Work to be completed>
Reproduce verbatim the portion of the lease disclosure text starting at "From May 2012" and ending at "December 31, 2013.".

Given text>

On November 1, 2011, we entered into a lease for 3,000 square feet of office space in Santa Barbara, California for use by our operating units.  This lease expires on October 31, 2014 with two additional three-year renewal terms available.  The initial rent plus common area charges were $7,157 per month. This property was vacated in June 2012 and the Company recorded a liability of $229,000 to cover unpaid rent and the present value of rents due for the remainder of the lease term. In January 2013, the landlord for this property has obtained a judgment against the Company for $74,486. The Company is in negotiations to settle the unpaid rent for a lower amount, but there can be no assurance of success in doing so.

  

From May 2012 to May 2013, the Company was in a month-to-month lease for office space for three people in Los Angeles, California. Rent for this facility was $2,300 per month. Given reductions in staff, the Company is now operating with a “virtual office.” The Company believes this virtual office structure is adequate for our current needs and suitable additional or substitute space will be available as needed.

 

Contractual Obligations

 

Set forth below is information concerning our known contractual obligations as of September 30, 2013 that are fixed and determinable by year starting with the year ending December 31, 2013.

 

                            Beyond  
    Total     2013     2014     2015     2015  
Notes payable   $ 2,575,002     $ 2,575,002     $     $     $  
Deferred Salary     1,425,365       1,425,365                    
Rent obligations     1,260,644       677,737       339,958       242,949        
Accrued board fees     584,761       584,761                      
Consulting agreement     375,000       250,000       125,000              
Employee contracts:  other     211,358       211,358                    
Accrued interest     207,593       207,593                    
Total   $ 6,639,723     $ 5,931,816     $ 464,958     $ 242,949     $  

 

Employment Agreements

 

Effective June 28, 2012, Jerold Rubinstein was elected by the Board as Chairman of the Board, CEO and a director of the Company’s subsidiaries. The Board of Directors of PEI also elected him as Chairman of the Board and CEO of PEI. Under the terms of an employment agreement dated June 28, 2012, Mr. Rubinstein will receive an annual salary of $250,000 per year. Mr. Rubinstein continues to serve on the Board and receive $50,000 annually for such services, along with $100,000 annually as Chairman of the Board. The term of this agreement is six months with an automatic six month extension unless the Company provides written notice of non-renewal 30 days prior to the end of the initial six-month term. This executive was granted options to purchase 2,300,000 shares of the Company’s common stock at $0.35 per share, which was the closing price of the Company’s common stock on the day of option grant. These options vest monthly over a 12-month period. In the event the Company does not renew the second six month period, the executive resigns or the Company terminates the executive’s employment without cause, all options will immediately vest and the executive will receive all unpaid salary for the full 12 month period. In March 2013, Mr. Rubinstein received an option grant to purchase 25,000,000 shares at $0.03 with a five-year life and vesting occurring in the three months ended June 30, 2013. Mr. Rubinstein’s contract expired on June 28, 2013 and he is currently working without a contract. As of September 30, 2013, Mr. Rubinstein is owed unpaid salary of $166,667 and unpaid board fees of $175,000.

Listed entries>
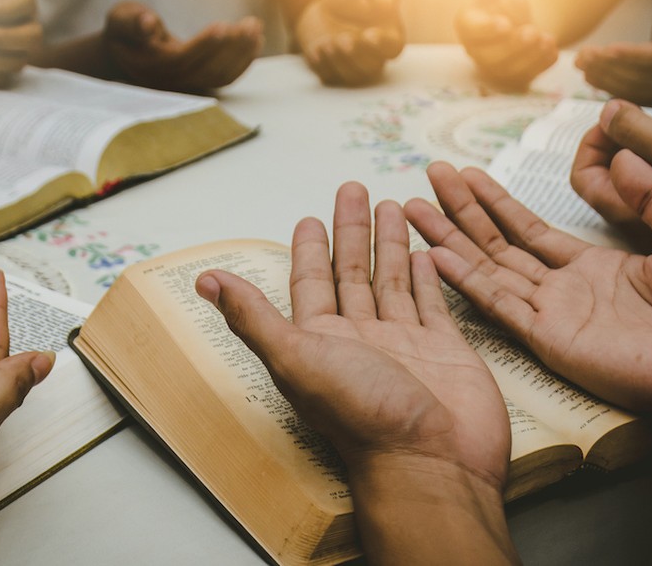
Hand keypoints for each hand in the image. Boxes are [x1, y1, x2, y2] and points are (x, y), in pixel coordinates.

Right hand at [103, 1, 261, 91]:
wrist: (125, 51)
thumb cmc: (124, 30)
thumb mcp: (120, 19)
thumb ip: (132, 22)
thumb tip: (148, 23)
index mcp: (151, 66)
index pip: (182, 59)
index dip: (204, 45)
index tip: (223, 25)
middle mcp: (170, 82)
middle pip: (206, 70)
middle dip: (232, 47)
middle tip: (250, 24)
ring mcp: (186, 85)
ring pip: (219, 76)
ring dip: (242, 54)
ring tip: (256, 27)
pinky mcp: (199, 82)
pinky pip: (224, 78)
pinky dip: (243, 61)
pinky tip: (255, 41)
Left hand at [196, 183, 514, 563]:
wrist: (432, 462)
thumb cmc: (363, 417)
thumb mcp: (296, 359)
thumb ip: (254, 317)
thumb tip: (205, 280)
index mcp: (321, 340)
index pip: (312, 282)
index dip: (309, 249)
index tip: (308, 217)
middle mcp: (361, 339)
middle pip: (352, 273)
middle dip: (351, 231)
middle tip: (353, 189)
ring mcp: (405, 344)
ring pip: (392, 282)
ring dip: (389, 245)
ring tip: (392, 206)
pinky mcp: (446, 350)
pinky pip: (433, 305)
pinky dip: (427, 278)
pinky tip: (424, 254)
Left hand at [296, 0, 404, 86]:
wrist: (326, 6)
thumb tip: (386, 2)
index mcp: (390, 35)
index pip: (392, 47)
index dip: (381, 44)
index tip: (368, 35)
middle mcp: (374, 56)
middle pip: (372, 67)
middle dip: (356, 55)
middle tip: (342, 38)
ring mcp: (353, 66)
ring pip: (351, 76)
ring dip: (339, 62)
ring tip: (327, 42)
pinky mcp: (333, 71)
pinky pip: (329, 77)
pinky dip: (322, 66)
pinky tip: (316, 51)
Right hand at [405, 161, 651, 494]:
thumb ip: (651, 194)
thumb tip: (622, 153)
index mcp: (595, 267)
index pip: (530, 229)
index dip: (496, 202)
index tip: (466, 174)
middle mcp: (564, 290)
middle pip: (498, 244)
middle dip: (462, 210)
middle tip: (429, 177)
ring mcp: (553, 315)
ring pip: (487, 269)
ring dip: (449, 239)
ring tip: (413, 209)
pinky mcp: (550, 340)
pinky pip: (499, 305)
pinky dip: (465, 281)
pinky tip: (435, 256)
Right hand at [454, 0, 556, 89]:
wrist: (521, 20)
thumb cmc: (503, 1)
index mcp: (468, 25)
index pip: (470, 30)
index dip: (486, 29)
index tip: (505, 23)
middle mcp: (476, 50)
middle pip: (489, 56)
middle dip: (512, 46)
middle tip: (532, 31)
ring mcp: (494, 67)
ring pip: (508, 70)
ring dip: (529, 56)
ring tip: (547, 38)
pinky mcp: (513, 78)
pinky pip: (526, 77)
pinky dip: (541, 65)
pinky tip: (553, 49)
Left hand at [576, 0, 651, 104]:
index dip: (631, 55)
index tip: (606, 49)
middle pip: (639, 77)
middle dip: (609, 67)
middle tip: (582, 57)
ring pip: (632, 88)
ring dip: (604, 77)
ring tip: (580, 63)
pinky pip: (632, 94)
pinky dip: (610, 86)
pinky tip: (590, 76)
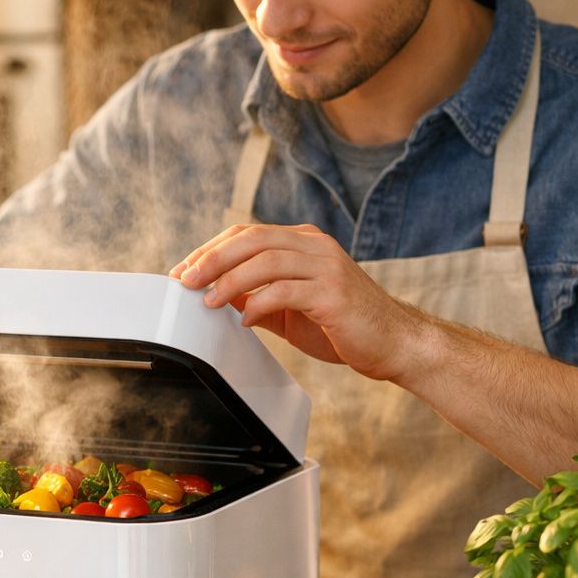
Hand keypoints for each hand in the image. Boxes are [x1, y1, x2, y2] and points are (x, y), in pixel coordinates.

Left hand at [170, 222, 429, 381]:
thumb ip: (257, 297)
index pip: (247, 234)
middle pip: (252, 239)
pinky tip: (244, 320)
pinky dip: (258, 305)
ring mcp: (326, 267)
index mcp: (303, 242)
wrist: (394, 343)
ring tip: (208, 300)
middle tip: (186, 280)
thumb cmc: (342, 326)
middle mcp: (315, 246)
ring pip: (266, 260)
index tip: (184, 270)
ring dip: (230, 280)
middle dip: (212, 258)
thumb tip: (217, 297)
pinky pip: (286, 292)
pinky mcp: (333, 294)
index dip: (211, 249)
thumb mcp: (291, 308)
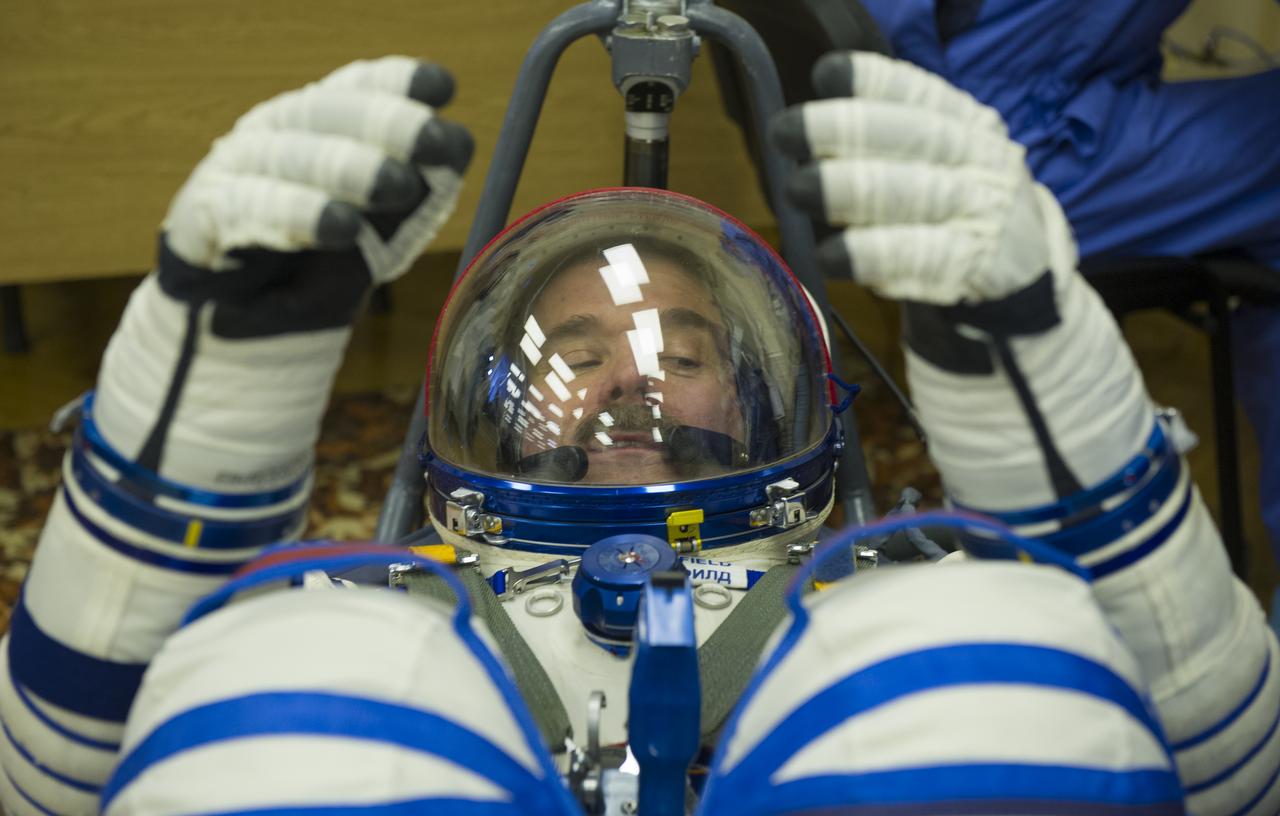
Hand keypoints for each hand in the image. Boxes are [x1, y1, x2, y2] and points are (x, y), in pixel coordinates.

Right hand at [160, 56, 472, 336]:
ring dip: (346, 168)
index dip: (397, 83)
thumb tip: (459, 146)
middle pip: (324, 114)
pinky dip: (298, 215)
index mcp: (317, 127)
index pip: (355, 89)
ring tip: (397, 186)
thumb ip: (413, 192)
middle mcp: (272, 135)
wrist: (244, 328)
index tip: (444, 87)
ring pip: (288, 157)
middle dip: (386, 123)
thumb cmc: (317, 267)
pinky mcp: (202, 218)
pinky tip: (340, 227)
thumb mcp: (377, 230)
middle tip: (435, 140)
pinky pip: (248, 209)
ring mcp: (232, 172)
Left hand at [769, 51, 1074, 305]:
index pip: (921, 92)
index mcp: (965, 121)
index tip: (826, 73)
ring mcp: (982, 210)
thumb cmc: (954, 198)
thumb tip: (805, 128)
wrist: (1020, 260)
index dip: (874, 80)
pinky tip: (832, 256)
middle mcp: (979, 156)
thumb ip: (886, 138)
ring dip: (852, 190)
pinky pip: (924, 257)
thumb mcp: (938, 156)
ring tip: (798, 189)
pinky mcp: (976, 264)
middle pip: (916, 136)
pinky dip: (875, 256)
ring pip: (918, 193)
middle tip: (786, 132)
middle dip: (847, 129)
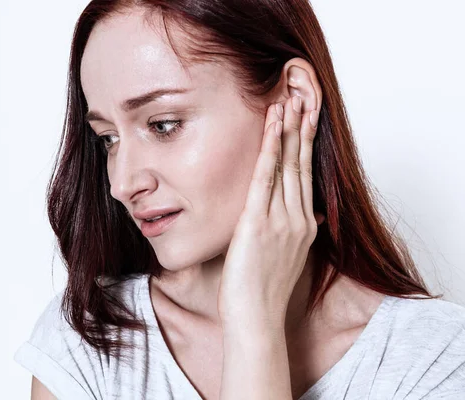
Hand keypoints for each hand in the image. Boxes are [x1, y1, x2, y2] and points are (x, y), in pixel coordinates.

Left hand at [217, 95, 319, 330]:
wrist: (255, 317)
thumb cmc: (263, 291)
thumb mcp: (288, 258)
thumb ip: (298, 233)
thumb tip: (310, 217)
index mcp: (303, 227)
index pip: (306, 178)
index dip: (305, 148)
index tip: (306, 122)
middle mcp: (297, 220)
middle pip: (301, 166)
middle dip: (301, 130)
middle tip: (303, 99)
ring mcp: (280, 221)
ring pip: (286, 166)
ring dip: (286, 132)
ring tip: (287, 102)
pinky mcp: (258, 224)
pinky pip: (265, 179)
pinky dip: (269, 151)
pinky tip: (271, 129)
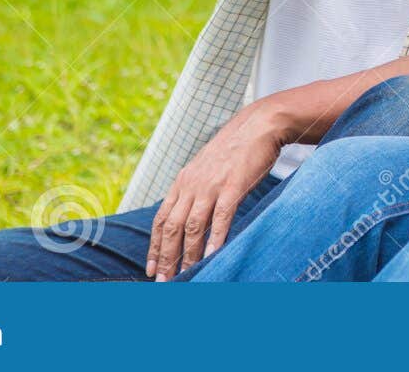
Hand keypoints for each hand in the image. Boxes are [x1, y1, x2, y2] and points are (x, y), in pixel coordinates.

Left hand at [146, 105, 284, 279]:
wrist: (258, 125)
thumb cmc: (235, 149)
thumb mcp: (206, 167)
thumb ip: (195, 189)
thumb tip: (189, 215)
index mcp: (183, 181)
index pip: (161, 219)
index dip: (154, 246)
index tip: (151, 268)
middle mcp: (192, 185)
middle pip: (172, 227)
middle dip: (166, 257)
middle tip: (163, 283)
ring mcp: (211, 185)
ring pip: (193, 226)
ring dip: (188, 255)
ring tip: (186, 276)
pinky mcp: (232, 185)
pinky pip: (221, 216)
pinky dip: (215, 238)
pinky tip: (213, 255)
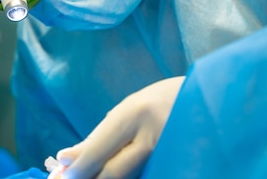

Output below>
From May 2012 to May 2013, the Company was in a month-to-month lease for office space for three people in Los Angeles, California. Rent for this facility was $2,300 per month. Given reductions in staff, the Company is now operating with a “virtual office.” The Company believes this virtual office structure is adequate for our current needs and suitable additional or substitute space will be available as needed.

 

Contractual Obligations

 

Set forth below is information concerning our known contractual obligations as of September 30, 2013 that are fixed and determinable by year starting with the year ending December 31, 2013.